Here's the modified LLVM patch. dangling-const.patch I'll create a pull request to llvm repo once we can confirm the patch helps.

tungld commented 8 months ago

@python3kgae great, thanks for your patch! It looks like your patch is for old LLVM code. Do you have a patch for recent LLVM code?

tungld commented 8 months ago

@python3kgae I checked bidaf-9 with your patch, and memory consumption was peak at around 1.7 GB. So it does help bidaf-9. Thank you very much @python3kgae!

python3kgae commented 8 months ago

@python3kgae great, thanks for your patch! It looks like your patch is for old LLVM code. Do you have a patch for recent LLVM code?
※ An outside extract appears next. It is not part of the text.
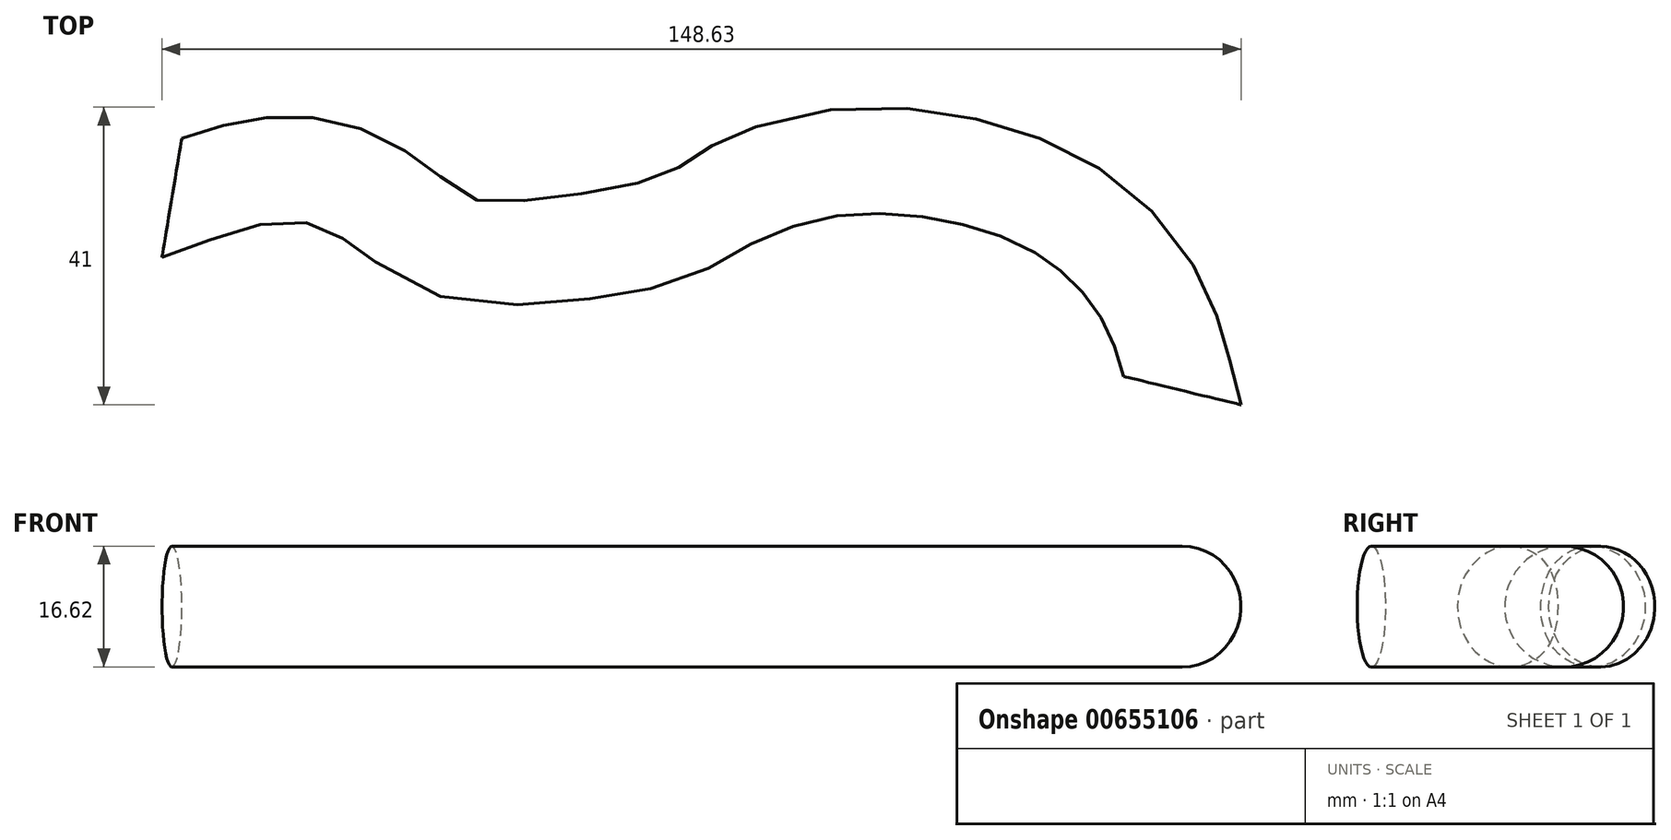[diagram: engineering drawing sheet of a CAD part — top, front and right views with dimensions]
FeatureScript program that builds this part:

I'm using old LLVM code to test the old repro. I'll change to recent LLVM code when create pull request to LLVM repo.

python3kgae commented 8 months ago

Pull request created https://github.com/llvm/llvm-project/pull/82708

python3kgae commented 8 months ago

I tried to run onnx-mlir bidaf-9.onnx But hit error in https://github.com/onnx/onnx-mlir/blob/main/src/Conversion/ONNXToKrnl/Math/Reduction.cpp#L709 because estimatedSimdLoopTripCount not initialized.

Is this expected for Windows build of onnx-mlir?

gongsu832 commented 8 months ago

I tried to run onnx-mlir bidaf-9.onnx But hit error in https://github.com/onnx/onnx-mlir/blob/main/src/Conversion/ONNXToKrnl/Math/Reduction.cpp#L709 because estimatedSimdLoopTripCount not initialized.

Is this expected for Windows build of onnx-mlir?

SIMD related code typically only works on s390x Linux so failure on Windows isn't surprising. @AlexandreEichenberger should be able to provide more definitive answer since he wrote most of the SIMD code.

python3kgae commented 8 months ago

Created a PR to create only one globalOp for all strings in a string literal https://github.com/onnx/onnx-mlir/pull/2727

This could save a lot of time when debugging bidaf-9 model.

AlexandreEichenberger commented 8 months ago

I tried to run onnx-mlir bidaf-9.onnx But hit error in https://github.com/onnx/onnx-mlir/blob/main/src/Conversion/ONNXToKrnl/Math/Reduction.cpp#L709 because estimatedSimdLoopTripCount not initialized.

Is this expected for Windows build of onnx-mlir?

I believe that this happens because on Windows, we run with warning as error. If you don't mind, probably just adding =0

 int64_t estimatedSimdLoopTripCount = 0;

here https://github.com/onnx/onnx-mlir/blob/01c5c9fb536a43cde36abccf562bb2f6cb594cb4/src/Conversion/ONNXToKrnl/Math/Reduction.cpp#L490 would fix the problem.

In general, SIMD works on x86 Linux, got to assume it does to for Window.

python3kgae commented 8 months ago

The fix is in https://github.com/llvm/llvm-project/commit/c11627c2f4d550613a3cb360c89a0cf52d2eb720

tungld commented 8 months ago

@python3kgae thanks so much!!!

python3kgae commented 8 months ago

@python3kgae thanks so much!!!

Thank you for create this project :)

cjvolzka commented 6 months ago

Closing as this was fixed by recent llvm uplift.